Presenta como CSV de dos columnas, «campo» y «valor», el material desde la línea que contiene "genus: Sparganothis" hasta la que contiene "genus: Operophtera", ambas incluidas. Cada línea va en una fila: en «campo», lo que se pide, y en «valor», su respuesta, cada uno entre comillas y con los saltos de línea cambiados por espacios.

(Registros)
┌──

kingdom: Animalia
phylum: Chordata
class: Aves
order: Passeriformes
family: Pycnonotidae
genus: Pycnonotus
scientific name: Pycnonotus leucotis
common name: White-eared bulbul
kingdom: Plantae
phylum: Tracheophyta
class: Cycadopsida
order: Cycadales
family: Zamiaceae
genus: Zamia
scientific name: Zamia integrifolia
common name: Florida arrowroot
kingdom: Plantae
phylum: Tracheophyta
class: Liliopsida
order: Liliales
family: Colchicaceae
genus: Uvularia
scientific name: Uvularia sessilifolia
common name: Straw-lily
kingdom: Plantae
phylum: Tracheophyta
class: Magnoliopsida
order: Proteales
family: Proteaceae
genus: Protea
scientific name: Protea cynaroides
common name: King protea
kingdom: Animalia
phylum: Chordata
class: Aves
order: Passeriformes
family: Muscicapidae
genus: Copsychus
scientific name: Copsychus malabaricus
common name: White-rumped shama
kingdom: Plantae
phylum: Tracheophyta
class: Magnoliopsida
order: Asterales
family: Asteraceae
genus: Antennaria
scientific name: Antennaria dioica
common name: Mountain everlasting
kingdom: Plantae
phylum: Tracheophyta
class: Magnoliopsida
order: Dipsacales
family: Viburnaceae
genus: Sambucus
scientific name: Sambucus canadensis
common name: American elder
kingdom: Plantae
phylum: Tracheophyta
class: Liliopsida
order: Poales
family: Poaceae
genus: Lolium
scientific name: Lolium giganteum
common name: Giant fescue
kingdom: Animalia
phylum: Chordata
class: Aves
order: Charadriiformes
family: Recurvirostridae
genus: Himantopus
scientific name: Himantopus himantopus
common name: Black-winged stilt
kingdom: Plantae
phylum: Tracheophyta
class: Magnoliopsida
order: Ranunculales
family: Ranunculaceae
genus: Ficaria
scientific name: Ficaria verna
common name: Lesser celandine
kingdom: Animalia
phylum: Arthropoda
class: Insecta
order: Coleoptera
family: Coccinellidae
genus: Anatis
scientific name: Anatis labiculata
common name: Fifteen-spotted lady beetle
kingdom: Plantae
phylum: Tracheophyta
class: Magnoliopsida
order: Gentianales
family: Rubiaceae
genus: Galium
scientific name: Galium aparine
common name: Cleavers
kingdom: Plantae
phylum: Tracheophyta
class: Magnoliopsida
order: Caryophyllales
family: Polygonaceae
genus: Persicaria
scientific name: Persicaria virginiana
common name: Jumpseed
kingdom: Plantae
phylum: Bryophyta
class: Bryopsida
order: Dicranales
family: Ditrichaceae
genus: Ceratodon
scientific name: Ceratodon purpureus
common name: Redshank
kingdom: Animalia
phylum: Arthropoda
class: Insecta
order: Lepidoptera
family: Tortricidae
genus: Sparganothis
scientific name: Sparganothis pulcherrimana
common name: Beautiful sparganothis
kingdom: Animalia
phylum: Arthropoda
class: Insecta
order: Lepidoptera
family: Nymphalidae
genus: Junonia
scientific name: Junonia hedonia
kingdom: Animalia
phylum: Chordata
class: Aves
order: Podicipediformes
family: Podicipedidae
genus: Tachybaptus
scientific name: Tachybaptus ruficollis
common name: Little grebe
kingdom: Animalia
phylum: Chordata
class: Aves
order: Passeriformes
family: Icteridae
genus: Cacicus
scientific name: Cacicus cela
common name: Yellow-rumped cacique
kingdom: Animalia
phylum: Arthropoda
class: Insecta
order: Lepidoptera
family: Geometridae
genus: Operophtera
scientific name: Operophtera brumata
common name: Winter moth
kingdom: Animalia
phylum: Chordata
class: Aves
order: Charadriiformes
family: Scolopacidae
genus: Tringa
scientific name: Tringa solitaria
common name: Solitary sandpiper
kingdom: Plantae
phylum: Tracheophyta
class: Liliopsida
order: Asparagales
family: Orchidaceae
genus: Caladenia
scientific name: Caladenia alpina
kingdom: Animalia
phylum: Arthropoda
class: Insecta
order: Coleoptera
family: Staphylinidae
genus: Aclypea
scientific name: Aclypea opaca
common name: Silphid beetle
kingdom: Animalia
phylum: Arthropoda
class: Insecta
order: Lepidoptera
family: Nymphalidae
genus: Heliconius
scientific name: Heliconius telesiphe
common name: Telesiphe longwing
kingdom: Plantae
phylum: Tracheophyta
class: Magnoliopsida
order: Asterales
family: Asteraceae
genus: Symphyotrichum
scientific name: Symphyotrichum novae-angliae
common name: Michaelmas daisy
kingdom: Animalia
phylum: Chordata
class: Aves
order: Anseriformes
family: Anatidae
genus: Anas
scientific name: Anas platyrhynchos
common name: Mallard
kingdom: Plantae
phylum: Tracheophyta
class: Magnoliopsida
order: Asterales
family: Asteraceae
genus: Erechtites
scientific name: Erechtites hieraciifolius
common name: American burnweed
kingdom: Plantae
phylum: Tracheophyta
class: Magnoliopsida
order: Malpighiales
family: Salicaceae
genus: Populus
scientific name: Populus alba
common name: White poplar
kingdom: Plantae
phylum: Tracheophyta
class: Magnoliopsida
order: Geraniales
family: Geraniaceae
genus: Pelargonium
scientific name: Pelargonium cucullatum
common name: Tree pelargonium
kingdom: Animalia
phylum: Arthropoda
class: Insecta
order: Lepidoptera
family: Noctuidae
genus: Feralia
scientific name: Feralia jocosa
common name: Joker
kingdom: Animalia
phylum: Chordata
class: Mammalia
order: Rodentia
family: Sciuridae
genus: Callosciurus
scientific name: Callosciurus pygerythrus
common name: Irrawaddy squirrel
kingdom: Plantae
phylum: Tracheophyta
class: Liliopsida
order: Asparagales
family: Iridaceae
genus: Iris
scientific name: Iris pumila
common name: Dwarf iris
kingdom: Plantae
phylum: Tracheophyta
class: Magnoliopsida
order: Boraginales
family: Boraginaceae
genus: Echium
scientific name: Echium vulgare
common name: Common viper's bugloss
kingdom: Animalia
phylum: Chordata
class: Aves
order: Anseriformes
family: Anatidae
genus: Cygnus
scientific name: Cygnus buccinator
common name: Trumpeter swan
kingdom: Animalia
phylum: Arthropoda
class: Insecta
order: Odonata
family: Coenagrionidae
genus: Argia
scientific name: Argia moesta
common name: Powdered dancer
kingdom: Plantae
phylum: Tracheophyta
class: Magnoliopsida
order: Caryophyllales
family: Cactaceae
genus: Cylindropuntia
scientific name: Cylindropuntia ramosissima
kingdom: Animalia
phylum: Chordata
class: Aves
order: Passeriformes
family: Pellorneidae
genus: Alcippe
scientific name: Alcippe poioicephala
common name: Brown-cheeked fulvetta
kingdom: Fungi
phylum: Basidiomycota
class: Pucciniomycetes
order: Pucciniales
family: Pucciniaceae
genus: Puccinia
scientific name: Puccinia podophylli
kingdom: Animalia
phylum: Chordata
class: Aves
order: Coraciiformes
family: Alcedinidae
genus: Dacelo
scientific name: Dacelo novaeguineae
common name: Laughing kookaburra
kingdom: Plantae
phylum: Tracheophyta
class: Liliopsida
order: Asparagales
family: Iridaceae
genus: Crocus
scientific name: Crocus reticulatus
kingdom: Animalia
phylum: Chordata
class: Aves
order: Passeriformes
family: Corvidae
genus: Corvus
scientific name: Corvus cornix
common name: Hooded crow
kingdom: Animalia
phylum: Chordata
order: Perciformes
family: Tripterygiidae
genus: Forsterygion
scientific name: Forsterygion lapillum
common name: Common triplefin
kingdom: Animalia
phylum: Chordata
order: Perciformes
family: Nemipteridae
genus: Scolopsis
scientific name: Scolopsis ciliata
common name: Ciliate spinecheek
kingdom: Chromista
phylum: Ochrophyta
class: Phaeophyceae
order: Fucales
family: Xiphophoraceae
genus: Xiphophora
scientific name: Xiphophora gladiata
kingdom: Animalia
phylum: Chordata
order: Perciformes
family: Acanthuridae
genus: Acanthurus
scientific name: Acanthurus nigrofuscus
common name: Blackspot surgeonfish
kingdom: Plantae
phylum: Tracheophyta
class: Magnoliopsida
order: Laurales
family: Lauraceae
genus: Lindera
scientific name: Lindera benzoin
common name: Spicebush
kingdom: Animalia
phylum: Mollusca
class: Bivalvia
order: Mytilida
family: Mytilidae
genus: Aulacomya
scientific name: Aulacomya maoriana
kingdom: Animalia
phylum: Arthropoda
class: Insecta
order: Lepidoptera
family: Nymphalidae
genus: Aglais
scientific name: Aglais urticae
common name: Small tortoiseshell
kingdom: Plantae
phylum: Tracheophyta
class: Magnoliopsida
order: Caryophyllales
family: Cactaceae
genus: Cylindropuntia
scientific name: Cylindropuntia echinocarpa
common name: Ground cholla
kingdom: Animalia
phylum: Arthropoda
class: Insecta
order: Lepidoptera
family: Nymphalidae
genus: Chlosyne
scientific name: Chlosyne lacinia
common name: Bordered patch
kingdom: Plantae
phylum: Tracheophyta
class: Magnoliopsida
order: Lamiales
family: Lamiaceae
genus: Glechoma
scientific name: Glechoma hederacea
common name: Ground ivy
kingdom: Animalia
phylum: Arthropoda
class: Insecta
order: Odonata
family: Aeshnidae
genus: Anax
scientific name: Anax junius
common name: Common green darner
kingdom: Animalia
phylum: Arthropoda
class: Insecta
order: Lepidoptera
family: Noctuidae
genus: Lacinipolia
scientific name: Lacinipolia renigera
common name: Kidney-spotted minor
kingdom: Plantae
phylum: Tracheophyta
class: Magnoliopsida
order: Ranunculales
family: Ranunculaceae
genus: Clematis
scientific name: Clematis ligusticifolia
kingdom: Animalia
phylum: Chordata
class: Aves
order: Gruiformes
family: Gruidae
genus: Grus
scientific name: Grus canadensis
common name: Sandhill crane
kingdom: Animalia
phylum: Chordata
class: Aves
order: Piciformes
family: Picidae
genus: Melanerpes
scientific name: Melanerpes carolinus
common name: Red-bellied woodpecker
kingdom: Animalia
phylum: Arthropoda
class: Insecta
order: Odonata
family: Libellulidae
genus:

└──

(Resultado del ejercicio)
campo,valor
"genus:","Sparganothis"
"scientific name:","Sparganothis pulcherrimana"
"common name:","Beautiful sparganothis"
"kingdom:","Animalia"
"phylum:","Arthropoda"
"class:","Insecta"
"order:","Lepidoptera"
"family:","Nymphalidae"
"genus:","Junonia"
"scientific name:","Junonia hedonia"
"kingdom:","Animalia"
"phylum:","Chordata"
"class:","Aves"
"order:","Podicipediformes"
"family:","Podicipedidae"
"genus:","Tachybaptus"
"scientific name:","Tachybaptus ruficollis"
"common name:","Little grebe"
"kingdom:","Animalia"
"phylum:","Chordata"
"class:","Aves"
"order:","Passeriformes"
"family:","Icteridae"
"genus:","Cacicus"
"scientific name:","Cacicus cela"
"common name:","Yellow-rumped cacique"
"kingdom:","Animalia"
"phylum:","Arthropoda"
"class:","Insecta"
"order:","Lepidoptera"
"family:","Geometridae"
"genus:","Operophtera"